Task requirements ::
Nothing in the records may be altered, so transcribe them exactly.

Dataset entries
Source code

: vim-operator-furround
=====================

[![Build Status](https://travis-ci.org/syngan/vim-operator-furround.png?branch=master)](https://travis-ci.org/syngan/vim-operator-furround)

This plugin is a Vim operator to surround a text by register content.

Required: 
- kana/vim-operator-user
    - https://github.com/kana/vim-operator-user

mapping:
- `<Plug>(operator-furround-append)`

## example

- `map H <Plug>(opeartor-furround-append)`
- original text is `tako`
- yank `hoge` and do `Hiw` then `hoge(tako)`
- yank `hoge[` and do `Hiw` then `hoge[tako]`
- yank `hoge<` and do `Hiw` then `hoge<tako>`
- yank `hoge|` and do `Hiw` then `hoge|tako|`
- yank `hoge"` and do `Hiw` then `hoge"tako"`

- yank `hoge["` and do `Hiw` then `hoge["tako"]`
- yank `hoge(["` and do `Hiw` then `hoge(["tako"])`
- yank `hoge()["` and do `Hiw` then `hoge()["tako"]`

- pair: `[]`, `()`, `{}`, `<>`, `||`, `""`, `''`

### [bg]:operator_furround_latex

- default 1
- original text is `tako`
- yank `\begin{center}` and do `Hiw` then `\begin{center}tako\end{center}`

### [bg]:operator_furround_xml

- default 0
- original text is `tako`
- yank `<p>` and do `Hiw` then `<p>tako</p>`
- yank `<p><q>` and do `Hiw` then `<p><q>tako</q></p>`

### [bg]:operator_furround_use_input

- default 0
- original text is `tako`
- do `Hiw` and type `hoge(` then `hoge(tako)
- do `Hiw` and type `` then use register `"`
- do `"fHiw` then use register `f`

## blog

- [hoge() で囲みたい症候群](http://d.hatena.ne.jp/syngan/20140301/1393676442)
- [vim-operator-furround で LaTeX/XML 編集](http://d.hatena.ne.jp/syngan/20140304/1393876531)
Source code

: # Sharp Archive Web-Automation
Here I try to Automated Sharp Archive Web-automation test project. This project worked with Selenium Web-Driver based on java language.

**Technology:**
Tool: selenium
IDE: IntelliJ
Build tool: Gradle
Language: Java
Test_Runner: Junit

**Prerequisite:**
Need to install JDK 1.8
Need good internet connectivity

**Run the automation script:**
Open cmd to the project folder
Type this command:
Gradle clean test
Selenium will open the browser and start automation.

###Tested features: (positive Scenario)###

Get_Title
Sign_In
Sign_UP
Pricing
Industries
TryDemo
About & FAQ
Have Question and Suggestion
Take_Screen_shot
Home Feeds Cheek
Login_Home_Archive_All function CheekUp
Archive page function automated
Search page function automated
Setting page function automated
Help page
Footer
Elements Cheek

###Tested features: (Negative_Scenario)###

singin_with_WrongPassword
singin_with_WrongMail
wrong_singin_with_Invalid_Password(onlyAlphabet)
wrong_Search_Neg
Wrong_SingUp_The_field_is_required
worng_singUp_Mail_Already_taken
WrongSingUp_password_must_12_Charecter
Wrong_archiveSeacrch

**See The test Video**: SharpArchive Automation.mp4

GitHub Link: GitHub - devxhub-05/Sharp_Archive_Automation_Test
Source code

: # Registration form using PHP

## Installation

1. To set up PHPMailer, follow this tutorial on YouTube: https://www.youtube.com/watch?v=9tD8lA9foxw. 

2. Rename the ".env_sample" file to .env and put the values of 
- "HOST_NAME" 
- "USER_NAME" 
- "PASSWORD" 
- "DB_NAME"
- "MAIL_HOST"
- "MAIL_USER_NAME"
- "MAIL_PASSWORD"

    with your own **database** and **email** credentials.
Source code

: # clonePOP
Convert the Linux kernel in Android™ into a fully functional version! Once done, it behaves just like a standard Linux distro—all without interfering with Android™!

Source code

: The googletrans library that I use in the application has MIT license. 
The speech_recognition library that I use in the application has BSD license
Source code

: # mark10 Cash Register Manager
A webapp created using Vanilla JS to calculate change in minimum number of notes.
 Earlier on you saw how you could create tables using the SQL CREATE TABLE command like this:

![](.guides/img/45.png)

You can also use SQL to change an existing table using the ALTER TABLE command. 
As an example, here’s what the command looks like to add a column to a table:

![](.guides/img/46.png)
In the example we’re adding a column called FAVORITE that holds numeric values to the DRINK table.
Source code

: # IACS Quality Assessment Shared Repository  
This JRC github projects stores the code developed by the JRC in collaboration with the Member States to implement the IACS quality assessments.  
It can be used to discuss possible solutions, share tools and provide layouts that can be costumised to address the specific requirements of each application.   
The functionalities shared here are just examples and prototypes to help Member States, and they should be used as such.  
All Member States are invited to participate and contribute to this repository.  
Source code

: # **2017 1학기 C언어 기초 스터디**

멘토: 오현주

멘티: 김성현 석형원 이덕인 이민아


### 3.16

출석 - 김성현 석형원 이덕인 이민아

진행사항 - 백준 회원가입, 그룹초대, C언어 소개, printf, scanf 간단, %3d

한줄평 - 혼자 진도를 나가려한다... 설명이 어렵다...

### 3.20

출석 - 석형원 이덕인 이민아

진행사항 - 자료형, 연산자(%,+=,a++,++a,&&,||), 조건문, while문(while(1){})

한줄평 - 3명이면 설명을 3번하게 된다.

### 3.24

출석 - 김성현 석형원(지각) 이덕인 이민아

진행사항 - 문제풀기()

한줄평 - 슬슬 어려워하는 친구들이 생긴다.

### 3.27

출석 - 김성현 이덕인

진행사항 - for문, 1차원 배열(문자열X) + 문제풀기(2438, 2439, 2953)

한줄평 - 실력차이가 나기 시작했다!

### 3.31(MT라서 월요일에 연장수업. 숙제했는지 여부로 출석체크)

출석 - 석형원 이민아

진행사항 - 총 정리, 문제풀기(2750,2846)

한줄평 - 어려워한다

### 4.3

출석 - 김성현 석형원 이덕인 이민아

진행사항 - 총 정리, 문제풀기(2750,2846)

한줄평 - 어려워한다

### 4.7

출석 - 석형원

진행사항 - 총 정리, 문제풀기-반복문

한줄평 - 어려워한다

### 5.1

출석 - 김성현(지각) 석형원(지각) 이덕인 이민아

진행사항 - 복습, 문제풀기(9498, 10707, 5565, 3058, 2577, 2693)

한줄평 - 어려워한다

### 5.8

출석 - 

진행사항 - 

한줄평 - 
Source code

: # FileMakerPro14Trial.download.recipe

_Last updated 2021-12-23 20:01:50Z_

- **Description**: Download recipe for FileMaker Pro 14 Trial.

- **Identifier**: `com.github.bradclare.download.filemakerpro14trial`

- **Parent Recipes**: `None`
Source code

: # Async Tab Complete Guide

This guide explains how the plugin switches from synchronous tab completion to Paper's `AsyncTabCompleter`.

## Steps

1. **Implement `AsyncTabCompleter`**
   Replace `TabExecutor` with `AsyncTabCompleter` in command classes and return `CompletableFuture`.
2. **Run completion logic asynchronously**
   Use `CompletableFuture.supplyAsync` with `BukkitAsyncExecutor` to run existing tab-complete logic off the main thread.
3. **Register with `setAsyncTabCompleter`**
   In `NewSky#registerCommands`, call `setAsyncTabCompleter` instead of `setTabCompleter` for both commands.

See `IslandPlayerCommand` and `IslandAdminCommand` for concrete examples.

Exercise output ::
Source code

: vim-operator-furround
=====================

[![Build Status](https://travis-ci.org/syngan/vim-operator-furround.png?branch=master)](https://travis-ci.org/syngan/vim-operator-furround)

This plugin is a Vim operator to surround a text by register content.

Required: 
- kana/vim-operator-user
    - https://github.com/kana/vim-operator-user

mapping:
- `<Plug>(operator-furround-append)`

## example

- `map H <Plug>(opeartor-furround-append)`
- original text is `tako`
- yank `hoge` and do `Hiw` then `hoge(tako)`
- yank `hoge[` and do `Hiw` then `hoge[tako]`
- yank `hoge<` and do `Hiw` then `hoge<tako>`
- yank `hoge|` and do `Hiw` then `hoge|tako|`
- yank `hoge"` and do `Hiw` then `hoge"tako"`

- yank `hoge["` and do `Hiw` then `hoge["tako"]`
- yank `hoge(["` and do `Hiw` then `hoge(["tako"])`
- yank `hoge()["` and do `Hiw` then `hoge()["tako"]`

- pair: `[]`, `()`, `{}`, `<>`, `||`, `""`, `''`

### [bg]:operator_furround_latex

- default 1
- original text is `tako`
- yank `\begin{center}` and do `Hiw` then `\begin{center}tako\end{center}`

### [bg]:operator_furround_xml

- default 0
- original text is `tako`
- yank `<p>` and do `Hiw` then `<p>tako</p>`
- yank `<p><q>` and do `Hiw` then `<p><q>tako</q></p>`

### [bg]:operator_furround_use_input

- default 0
- original text is `tako`
- do `Hiw` and type `hoge(` then `hoge(tako)
- do `Hiw` and type `` then use register `"`
- do `"fHiw` then use register `f`

## blog

- [hoge() で囲みたい症候群](http://d.hatena.ne.jp/syngan/20140301/1393676442)
- [vim-operator-furround で LaTeX/XML 編集](http://d.hatena.ne.jp/syngan/20140304/1393876531)
Source code

: # Sharp Archive Web-Automation
Here I try to Automated Sharp Archive Web-automation test project. This project worked with Selenium Web-Driver based on java language.

**Technology:**
Tool: selenium
IDE: IntelliJ
Build tool: Gradle
Language: Java
Test_Runner: Junit

**Prerequisite:**
Need to install JDK 1.8
Need good internet connectivity

**Run the automation script:**
Open cmd to the project folder
Type this command:
Gradle clean test
Selenium will open the browser and start automation.

###Tested features: (positive Scenario)###

Get_Title
Sign_In
Sign_UP
Pricing
Industries
TryDemo
About & FAQ
Have Question and Suggestion
Take_Screen_shot
Home Feeds Cheek
Login_Home_Archive_All function CheekUp
Archive page function automated
Search page function automated
Setting page function automated
Help page
Footer
Elements Cheek

###Tested features: (Negative_Scenario)###

singin_with_WrongPassword
singin_with_WrongMail
wrong_singin_with_Invalid_Password(onlyAlphabet)
wrong_Search_Neg
Wrong_SingUp_The_field_is_required
worng_singUp_Mail_Already_taken
WrongSingUp_password_must_12_Charecter
Wrong_archiveSeacrch

**See The test Video**: SharpArchive Automation.mp4

GitHub Link: GitHub - devxhub-05/Sharp_Archive_Automation_Test
Source code

: # Registration form using PHP

## Installation

1. To set up PHPMailer, follow this tutorial on YouTube: https://www.youtube.com/watch?v=9tD8lA9foxw. 

2. Rename the ".env_sample" file to .env and put the values of 
- "HOST_NAME" 
- "USER_NAME" 
- "PASSWORD" 
- "DB_NAME"
- "MAIL_HOST"
- "MAIL_USER_NAME"
- "MAIL_PASSWORD"

    with your own **database** and **email** credentials.
Source code

: # clonePOP
Convert the Linux kernel in Android™ into a fully functional version! Once done, it behaves just like a standard Linux distro—all without interfering with Android™!

Source code

: The googletrans library that I use in the application has MIT license. 
The speech_recognition library that I use in the application has BSD license
Source code

: # mark10 Cash Register Manager
A webapp created using Vanilla JS to calculate change in minimum number of notes.
 Earlier on you saw how you could create tables using the SQL CREATE TABLE command like this:

![](.guides/img/45.png)

You can also use SQL to change an existing table using the ALTER TABLE command. 
As an example, here’s what the command looks like to add a column to a table:

![](.guides/img/46.png)
In the example we’re adding a column called FAVORITE that holds numeric values to the DRINK table.
Source code

: # IACS Quality Assessment Shared Repository  
This JRC github projects stores the code developed by the JRC in collaboration with the Member States to implement the IACS quality assessments.  
It can be used to discuss possible solutions, share tools and provide layouts that can be costumised to address the specific requirements of each application.   
The functionalities shared here are just examples and prototypes to help Member States, and they should be used as such.  
All Member States are invited to participate and contribute to this repository.  
Source code

: # **2017 1학기 C언어 기초 스터디**

멘토: 오현주

멘티: 김성현 석형원 이덕인 이민아


### 3.16

출석 - 김성현 석형원 이덕인 이민아

진행사항 - 백준 회원가입, 그룹초대, C언어 소개, printf, scanf 간단, %3d

한줄평 - 혼자 진도를 나가려한다... 설명이 어렵다...

### 3.20

출석 - 석형원 이덕인 이민아

진행사항 - 자료형, 연산자(%,+=,a++,++a,&&,||), 조건문, while문(while(1){})

한줄평 - 3명이면 설명을 3번하게 된다.

### 3.24

출석 - 김성현 석형원(지각) 이덕인 이민아

진행사항 - 문제풀기()

한줄평 - 슬슬 어려워하는 친구들이 생긴다.

### 3.27

출석 - 김성현 이덕인

진행사항 - for문, 1차원 배열(문자열X) + 문제풀기(2438, 2439, 2953)

한줄평 - 실력차이가 나기 시작했다!

### 3.31(MT라서 월요일에 연장수업. 숙제했는지 여부로 출석체크)

출석 - 석형원 이민아

진행사항 - 총 정리, 문제풀기(2750,2846)

한줄평 - 어려워한다

### 4.3

출석 - 김성현 석형원 이덕인 이민아

진행사항 - 총 정리, 문제풀기(2750,2846)

한줄평 - 어려워한다

### 4.7

출석 - 석형원

진행사항 - 총 정리, 문제풀기-반복문

한줄평 - 어려워한다

### 5.1

출석 - 김성현(지각) 석형원(지각) 이덕인 이민아

진행사항 - 복습, 문제풀기(9498, 10707, 5565, 3058, 2577, 2693)

한줄평 - 어려워한다

### 5.8

출석 - 

진행사항 - 

한줄평 - 
Source code

: # FileMakerPro14Trial.download.recipe

_Last updated 2021-12-23 20:01:50Z_

- **Description**: Download recipe for FileMaker Pro 14 Trial.

- **Identifier**: `com.github.bradclare.download.filemakerpro14trial`

- **Parent Recipes**: `None`
Source code

: # Async Tab Complete Guide

This guide explains how the plugin switches from synchronous tab completion to Paper's `AsyncTabCompleter`.

## Steps

1. **Implement `AsyncTabCompleter`**
   Replace `TabExecutor` with `AsyncTabCompleter` in command classes and return `CompletableFuture`.
2. **Run completion logic asynchronously**
   Use `CompletableFuture.supplyAsync` with `BukkitAsyncExecutor` to run existing tab-complete logic off the main thread.
3. **Register with `setAsyncTabCompleter`**
   In `NewSky#registerCommands`, call `setAsyncTabCompleter` instead of `setTabCompleter` for both commands.

See `IslandPlayerCommand` and `IslandAdminCommand` for concrete examples.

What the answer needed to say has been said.